Task item -> According to the abstract on tillage practices in degraded alfalfa pastures, which treatment obtained the highest water use efficiency of dry matter, and what was that value?

Innovative Tillage Practices to Establish Productive and Sustainable Forage Production Systems in Degraded Alfalfa Pastures in Semiarid Regions

Abstract

Tillage management practices play a critical role in maintaining sustainable forage production systems in degraded alfalfa (Medicago sativa L.) pastures. However, climate change leads to the precipitation exhibits greater variability, the impacts of tillage practices on alfalfa productivity and forage quality as well as the relationships between water consumption and soil properties remain poorly understood. The field trial conducted from 2018 to 2020 aimed to investigate the impacts of different tillage treatments (i.e., no tillage [CK], strip subsoiling tillage [ST], strip rotary tillage [RT], and strip rotary tillage after strip subsoiling [SRT]) on soil properties, water use efficiency (WUE), and forage productivity. Compared with CK, tillage practices significantly increased forage biomass and crude protein yield (CPY), particularly in the case of the SRT treatment, in which the increase was 20.8% and 25.3% higher, respectively (p < 0.05). Meanwhile, the net income in the SRT treatment exhibited the greatest value (US $1922.0 ha⁻¹), showing a 17.0% increase compared with that in the CK treatment. The relationship of soil structure and crop water consumption became evident when tillage practices were applied in the degraded alfalfa pasture. The soil bulk density under the ST, RT, and SRT treatments decreased by 6.9%, 5.4%, and 8.6%, whereas the soil porosity increased by 8.6%, 6.7%, and 10.7% in the 0–60 cm soil layer, respectively (p < 0.05). Furthermore, the soil water content at a depth of 0–60 cm increased by 12.1% in the SRT treatment compared with the CK treatment at the harvesting stage, and the SRT treatment obtained the highest WUE of dry matter (16.9 kg ha⁻¹ mm⁻¹) and precipitation use efficiency of dry matter (15.8 kg ha⁻¹ mm⁻¹). In addition, total nitrogen in the ST, RT, and SRT treatments increased significantly by 21.4%, 11.1%, and 27.0%, respectively, and soil organic carbon in the ST, RT, and SRT treatments also increased significantly by 5.5%, 3.3%, and 10.4%, respectively, compared with those in the CK treatment (p < 0.05). Our study has demonstrated that tillage practices can optimize soil structure, improve water utilization, and increase soil fertilizer for enhancing forage productivity. The SRT practice could be a preferable approach for sustainable agricultural production of degraded alfalfa grassland in the semiarid region of China.

[Dataset records]
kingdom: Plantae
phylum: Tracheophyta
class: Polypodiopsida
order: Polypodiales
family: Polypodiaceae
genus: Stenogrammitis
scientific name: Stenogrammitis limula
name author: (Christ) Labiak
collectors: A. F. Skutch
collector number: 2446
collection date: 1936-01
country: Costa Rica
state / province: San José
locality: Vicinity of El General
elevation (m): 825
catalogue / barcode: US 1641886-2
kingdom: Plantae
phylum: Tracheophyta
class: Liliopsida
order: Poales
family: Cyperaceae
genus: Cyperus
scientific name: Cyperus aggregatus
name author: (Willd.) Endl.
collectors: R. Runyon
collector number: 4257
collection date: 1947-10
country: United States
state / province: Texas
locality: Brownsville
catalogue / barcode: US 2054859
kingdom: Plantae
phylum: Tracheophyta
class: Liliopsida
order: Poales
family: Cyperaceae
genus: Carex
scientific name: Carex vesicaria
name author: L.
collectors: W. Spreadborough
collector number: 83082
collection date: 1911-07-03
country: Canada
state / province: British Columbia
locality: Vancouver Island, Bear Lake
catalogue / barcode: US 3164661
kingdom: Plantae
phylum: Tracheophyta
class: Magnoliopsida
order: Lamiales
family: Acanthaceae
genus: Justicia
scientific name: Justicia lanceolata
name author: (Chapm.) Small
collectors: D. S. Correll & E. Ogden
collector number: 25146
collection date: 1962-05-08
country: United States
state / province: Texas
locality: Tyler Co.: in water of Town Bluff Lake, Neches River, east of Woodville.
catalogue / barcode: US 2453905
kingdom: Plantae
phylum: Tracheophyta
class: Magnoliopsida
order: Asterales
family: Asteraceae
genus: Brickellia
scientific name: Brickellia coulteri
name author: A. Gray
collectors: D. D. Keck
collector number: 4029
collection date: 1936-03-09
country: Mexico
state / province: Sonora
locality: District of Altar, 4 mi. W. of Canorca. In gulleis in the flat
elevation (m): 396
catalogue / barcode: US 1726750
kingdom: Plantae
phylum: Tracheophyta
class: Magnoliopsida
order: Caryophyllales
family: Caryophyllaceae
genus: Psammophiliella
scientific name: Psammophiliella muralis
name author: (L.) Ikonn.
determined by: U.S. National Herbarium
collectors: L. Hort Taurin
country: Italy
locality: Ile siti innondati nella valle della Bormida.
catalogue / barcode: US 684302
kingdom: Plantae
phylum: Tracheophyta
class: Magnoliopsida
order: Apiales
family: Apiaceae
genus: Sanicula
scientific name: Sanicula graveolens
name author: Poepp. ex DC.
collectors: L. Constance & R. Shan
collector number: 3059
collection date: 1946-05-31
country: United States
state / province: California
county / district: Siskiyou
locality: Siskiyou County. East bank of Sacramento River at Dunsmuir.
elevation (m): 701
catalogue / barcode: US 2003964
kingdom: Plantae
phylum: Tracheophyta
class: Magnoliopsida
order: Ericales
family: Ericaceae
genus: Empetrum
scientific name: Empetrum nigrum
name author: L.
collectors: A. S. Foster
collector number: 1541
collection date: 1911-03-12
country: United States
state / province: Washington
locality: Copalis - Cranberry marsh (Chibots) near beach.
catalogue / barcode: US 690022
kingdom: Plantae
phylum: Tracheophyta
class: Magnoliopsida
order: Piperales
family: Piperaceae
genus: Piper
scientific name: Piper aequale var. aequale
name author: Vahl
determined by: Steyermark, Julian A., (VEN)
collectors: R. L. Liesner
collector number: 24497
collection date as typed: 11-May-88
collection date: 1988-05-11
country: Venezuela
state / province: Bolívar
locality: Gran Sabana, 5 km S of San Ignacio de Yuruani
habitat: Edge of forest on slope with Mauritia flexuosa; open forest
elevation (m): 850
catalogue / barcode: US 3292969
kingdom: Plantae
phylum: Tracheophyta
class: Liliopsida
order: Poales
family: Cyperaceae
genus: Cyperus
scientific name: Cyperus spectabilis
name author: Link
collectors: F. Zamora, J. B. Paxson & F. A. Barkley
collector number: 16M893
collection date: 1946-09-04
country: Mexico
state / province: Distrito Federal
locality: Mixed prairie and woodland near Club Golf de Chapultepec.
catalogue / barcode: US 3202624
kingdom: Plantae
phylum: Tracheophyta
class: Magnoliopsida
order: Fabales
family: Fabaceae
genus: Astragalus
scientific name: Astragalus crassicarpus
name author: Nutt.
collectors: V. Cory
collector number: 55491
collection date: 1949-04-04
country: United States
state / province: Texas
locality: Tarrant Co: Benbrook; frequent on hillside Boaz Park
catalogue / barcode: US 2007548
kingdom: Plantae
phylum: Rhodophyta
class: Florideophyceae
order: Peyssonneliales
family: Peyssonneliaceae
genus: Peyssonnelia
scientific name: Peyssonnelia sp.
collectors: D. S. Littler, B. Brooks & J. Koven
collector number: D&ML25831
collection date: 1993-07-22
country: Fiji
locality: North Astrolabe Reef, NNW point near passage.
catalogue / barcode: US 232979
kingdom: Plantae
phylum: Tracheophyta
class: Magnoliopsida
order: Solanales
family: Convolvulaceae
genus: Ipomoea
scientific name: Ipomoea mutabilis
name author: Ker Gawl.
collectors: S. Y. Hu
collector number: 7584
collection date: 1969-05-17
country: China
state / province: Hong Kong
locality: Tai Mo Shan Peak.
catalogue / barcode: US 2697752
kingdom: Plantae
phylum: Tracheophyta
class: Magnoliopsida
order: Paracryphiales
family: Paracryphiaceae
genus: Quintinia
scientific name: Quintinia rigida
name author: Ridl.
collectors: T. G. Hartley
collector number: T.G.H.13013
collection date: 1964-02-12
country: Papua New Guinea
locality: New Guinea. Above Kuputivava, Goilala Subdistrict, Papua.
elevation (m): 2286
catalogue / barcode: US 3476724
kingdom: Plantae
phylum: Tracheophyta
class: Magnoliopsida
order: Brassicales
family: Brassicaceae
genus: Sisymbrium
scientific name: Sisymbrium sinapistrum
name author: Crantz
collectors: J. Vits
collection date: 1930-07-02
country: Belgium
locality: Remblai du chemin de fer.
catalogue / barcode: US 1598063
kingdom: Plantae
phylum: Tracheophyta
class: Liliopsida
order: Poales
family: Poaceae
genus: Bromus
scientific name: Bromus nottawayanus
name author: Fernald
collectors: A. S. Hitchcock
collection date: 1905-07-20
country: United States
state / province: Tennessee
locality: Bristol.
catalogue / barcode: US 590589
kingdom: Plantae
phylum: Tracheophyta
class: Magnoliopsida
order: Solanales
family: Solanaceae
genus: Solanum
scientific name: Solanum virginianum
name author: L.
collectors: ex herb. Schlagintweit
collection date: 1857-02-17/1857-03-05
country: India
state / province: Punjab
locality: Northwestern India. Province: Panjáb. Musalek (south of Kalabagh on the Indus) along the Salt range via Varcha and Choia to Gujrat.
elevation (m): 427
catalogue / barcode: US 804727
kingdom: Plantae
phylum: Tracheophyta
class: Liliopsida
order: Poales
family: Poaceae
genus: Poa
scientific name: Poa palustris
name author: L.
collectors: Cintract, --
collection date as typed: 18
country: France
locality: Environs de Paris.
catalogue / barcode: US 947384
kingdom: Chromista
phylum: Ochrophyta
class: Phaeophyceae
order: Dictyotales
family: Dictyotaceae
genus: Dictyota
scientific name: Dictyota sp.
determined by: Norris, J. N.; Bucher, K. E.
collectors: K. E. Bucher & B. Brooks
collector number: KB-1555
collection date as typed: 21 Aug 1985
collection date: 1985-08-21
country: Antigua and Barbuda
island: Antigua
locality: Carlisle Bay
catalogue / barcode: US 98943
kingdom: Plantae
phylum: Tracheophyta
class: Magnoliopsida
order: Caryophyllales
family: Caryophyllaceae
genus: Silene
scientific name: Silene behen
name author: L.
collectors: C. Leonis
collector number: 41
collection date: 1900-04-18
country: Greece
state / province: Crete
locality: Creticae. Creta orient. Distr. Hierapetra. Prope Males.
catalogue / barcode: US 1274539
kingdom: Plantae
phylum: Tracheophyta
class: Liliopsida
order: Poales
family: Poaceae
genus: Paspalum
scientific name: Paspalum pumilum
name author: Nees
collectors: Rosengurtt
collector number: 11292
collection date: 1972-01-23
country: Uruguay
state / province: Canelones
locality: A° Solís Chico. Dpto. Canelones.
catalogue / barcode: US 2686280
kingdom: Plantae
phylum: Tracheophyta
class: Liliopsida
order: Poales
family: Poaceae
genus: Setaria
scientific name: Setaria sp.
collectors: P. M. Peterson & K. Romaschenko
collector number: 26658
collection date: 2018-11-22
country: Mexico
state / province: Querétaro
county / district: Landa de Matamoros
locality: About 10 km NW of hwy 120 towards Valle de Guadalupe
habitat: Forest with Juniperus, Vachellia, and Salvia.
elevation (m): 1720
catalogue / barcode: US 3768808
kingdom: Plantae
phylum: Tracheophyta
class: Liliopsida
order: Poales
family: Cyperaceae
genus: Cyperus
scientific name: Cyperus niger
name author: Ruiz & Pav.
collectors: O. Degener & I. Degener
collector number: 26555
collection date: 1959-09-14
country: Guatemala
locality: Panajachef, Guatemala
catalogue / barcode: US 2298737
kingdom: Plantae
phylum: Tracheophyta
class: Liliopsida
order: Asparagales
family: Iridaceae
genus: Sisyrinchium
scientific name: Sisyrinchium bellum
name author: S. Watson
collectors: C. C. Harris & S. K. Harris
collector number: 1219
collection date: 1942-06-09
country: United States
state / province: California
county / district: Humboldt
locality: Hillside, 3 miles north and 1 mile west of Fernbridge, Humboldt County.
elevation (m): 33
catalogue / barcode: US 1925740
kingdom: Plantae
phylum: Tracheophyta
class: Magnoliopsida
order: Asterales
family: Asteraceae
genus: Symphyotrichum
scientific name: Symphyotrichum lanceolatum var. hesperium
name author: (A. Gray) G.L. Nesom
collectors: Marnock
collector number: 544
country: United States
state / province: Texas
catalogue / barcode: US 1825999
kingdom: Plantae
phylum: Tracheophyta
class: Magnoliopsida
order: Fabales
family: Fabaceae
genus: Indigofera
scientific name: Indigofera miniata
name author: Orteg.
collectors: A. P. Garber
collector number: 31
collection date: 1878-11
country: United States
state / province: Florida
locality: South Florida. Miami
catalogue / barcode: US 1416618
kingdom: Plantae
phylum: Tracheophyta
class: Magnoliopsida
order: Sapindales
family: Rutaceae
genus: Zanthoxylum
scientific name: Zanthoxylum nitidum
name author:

Output below -> The SRT treatment (strip rotary tillage after strip subsoiling) obtained the highest water use efficiency of dry matter, at 16.9 kg ha⁻¹ mm⁻¹.